DESCRIPTION (provided by applicant): Our project is directly responsive to the program objectives by applying high throughput technologies to isolate small molecules capable of disrupting or modifying the communication between the idiotypic T cell receptor (TCR) and CD3, its obligate signaling partner. Structural and biophysical studies have taught us that the TCR/CD3 interaction was of very low affinity and very sensitive to minor alterations, making it a perfect target for small molecules development. We have created and optimized a fluorescence polarization assay amenable to high throughput screen using recombinant TCR molecules labeled with fluorophore on single cysteine mutants. A proof of concept campaign isolated 6 compounds that showed specificity for TCR binding and were capable of disrupting specifically the TCR/CD3 communication of T cells without affecting T cells signaling. All 6 hits were inhibiting T cell signaling of both MHC class I- and MHC class II-restricted T cells and as such could be categorized as immunosuppressive compounds. Our goals are to identify chemical probes that will allow us to further our basic knowledge of T cell activation and to discover, in that same process, new families of immunomodulators. Indeed, new immunosuppressive drugs are much needed in the field of transplantation and autoimmunity, because of the toxicity of the current treatments. Because of the strategy that we have developed, it is also possible that some chemical fragments that we will isolate, will exhibit immunostimulatory properties. This class of drugs, e.g. general immunostimulants, does not exist yet and would fill a huge gap to combat the immunosuppression of cancer and chronic infectious diseases. Our project illustrates the capabilities of integration that our institute offers by having side-by-side specialists in chemistry, structural biology, biophysics, chemical biology, cellular immunology and animal immunology working together towards a clearly defined goal of translating basic science into the development of new therapeutics.
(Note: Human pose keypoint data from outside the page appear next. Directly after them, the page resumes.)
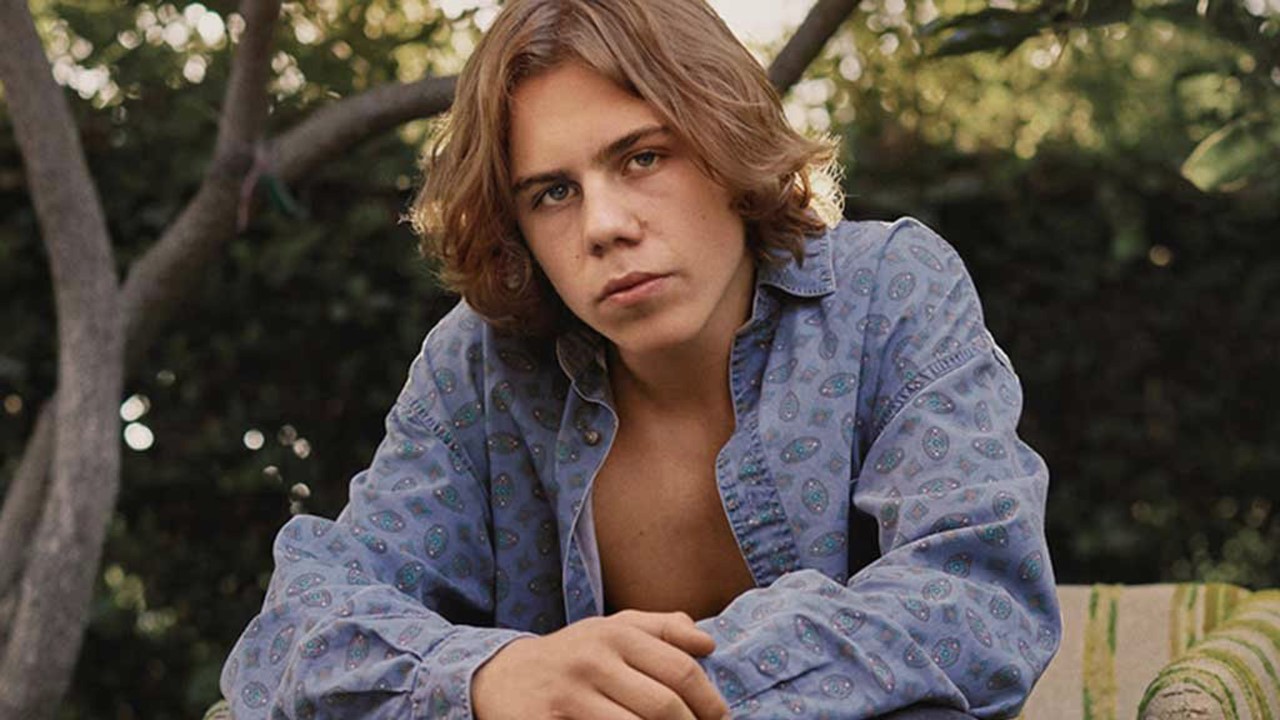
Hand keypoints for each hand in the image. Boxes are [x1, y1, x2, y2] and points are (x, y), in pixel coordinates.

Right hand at [471, 609, 730, 719]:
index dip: (709, 702)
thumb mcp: (612, 629)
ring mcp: (570, 696)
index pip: (681, 671)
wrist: (502, 677)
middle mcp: (594, 660)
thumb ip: (662, 628)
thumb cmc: (572, 655)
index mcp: (616, 634)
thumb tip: (708, 642)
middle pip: (663, 706)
描述（由申请人提供）：我们的项目通过应用高吞吐量技术来隔离能够破坏或修改愚蠢的T细胞受体（TCR）和CD3之间的小分子，直接响应程序目标。结构和生物物理研究已经告诉我们，TCR/CD3相互作用的亲和力非常低，对小改变非常敏感，这使其成为小分子发展的理想目标。我们使用单半半胱氨酸突变体上标记的重组TCR分子创建并优化了可及高吞吐量筛选的荧光偏振分析。概念验证活动隔离了6种化合物，这些化合物显示出具有TCR结合的特异性，并且能够特异性破坏TCR/CD3的T细胞通信，而不会影响T细胞信号传导。所有6个命中均抑制了MHC类I类和MHC II类限制的T细胞的T细胞信号传导，因此可以将其分类为免疫抑制化合物。我们的目标是确定化学探针，使我们能够进一步进一步了解T细胞激活的基本知识，并在同一过程中发现新的免疫调节剂家族。实际上，由于当前治疗的毒性，在移植和自身免疫的领域中急需新的免疫抑制药物。由于我们制定的策略，我们将分离的某些化学片段也可能表现出免疫刺激性能。这类药物，例如一般的免疫刺激剂尚不存在，并且会填补巨大的空白，以打击癌症和慢性传染病的免疫抑制。我们的项目说明了我们的研究所提供的一体化能力，通过将化学，结构生物学，生物物理学，化学生物学，细胞免疫学和动物免疫学方面的并排专家共同致力于将基础科学转化为新治疗学的开发。